Footnote:  Words of Fr. Jack Egan, printed in the NCR, June 1, 2001.

     "But in Catholic theology and practice, only an ordained priest can
celebrate Mass - the primary source of the Christian spirit. So the Mass is
becoming less and less available.
 
       I find it interesting that the (American) bishops at their meeting considered the use of foreign priests to fill the gap. Such a solution is unrealistic. The areas from which there priests are recruited all have larger numbers of Catholics per priest than we have in this country.   Are we going to import priests from Africa, Asia and South America to the detriment of Catholics living in these needy areas?
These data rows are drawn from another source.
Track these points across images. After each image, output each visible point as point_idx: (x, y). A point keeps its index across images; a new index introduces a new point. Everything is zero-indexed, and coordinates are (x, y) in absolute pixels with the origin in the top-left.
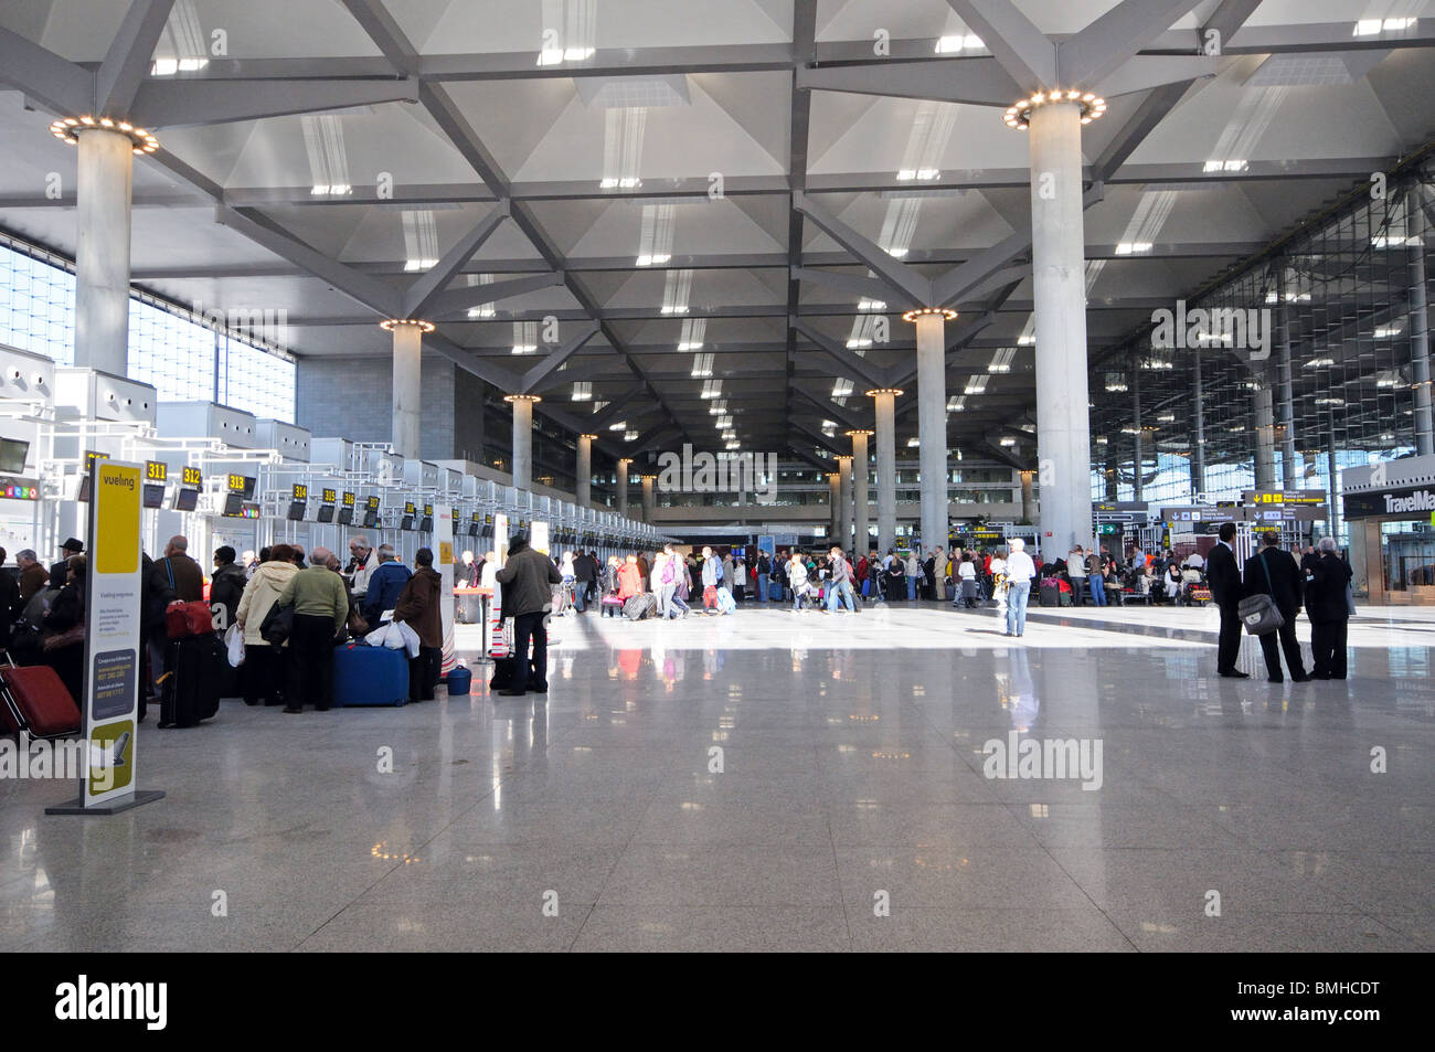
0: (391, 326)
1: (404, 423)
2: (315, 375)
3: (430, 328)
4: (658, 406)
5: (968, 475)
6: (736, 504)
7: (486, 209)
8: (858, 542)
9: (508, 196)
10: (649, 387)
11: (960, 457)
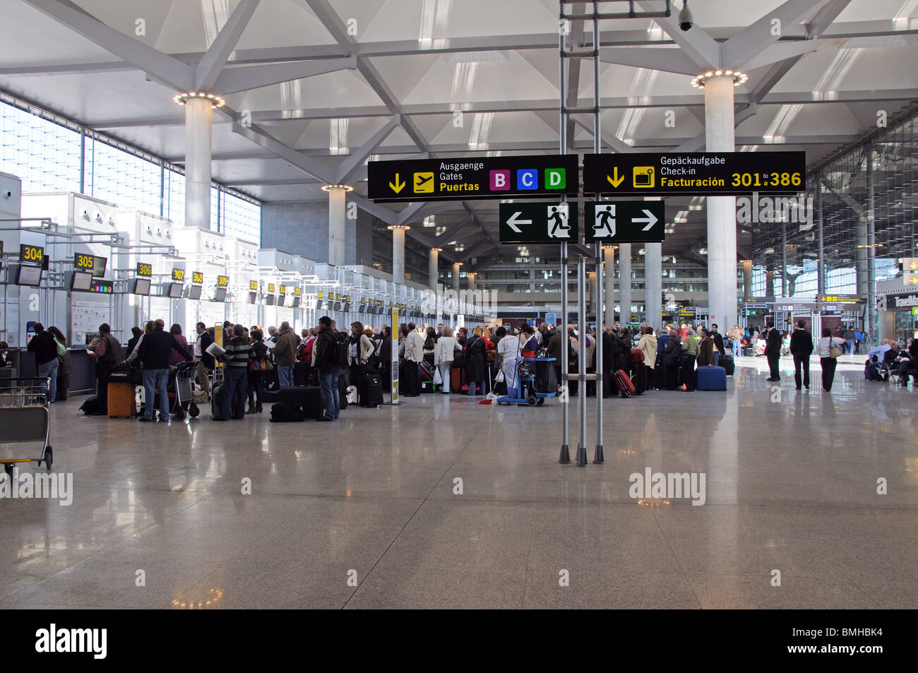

     Are we even taking into consideration the cultural adjustment and
competency levels in the English language required of such foreign priests?  In addition, foreign priests simply do not understand how to navigate the
governmental and neighborhood structures in our society.  Today's parish
requires that the priest be able to relate to the whole community.

     Despite the good will of these men from foreign lands, such importation is not the answer to the crisis."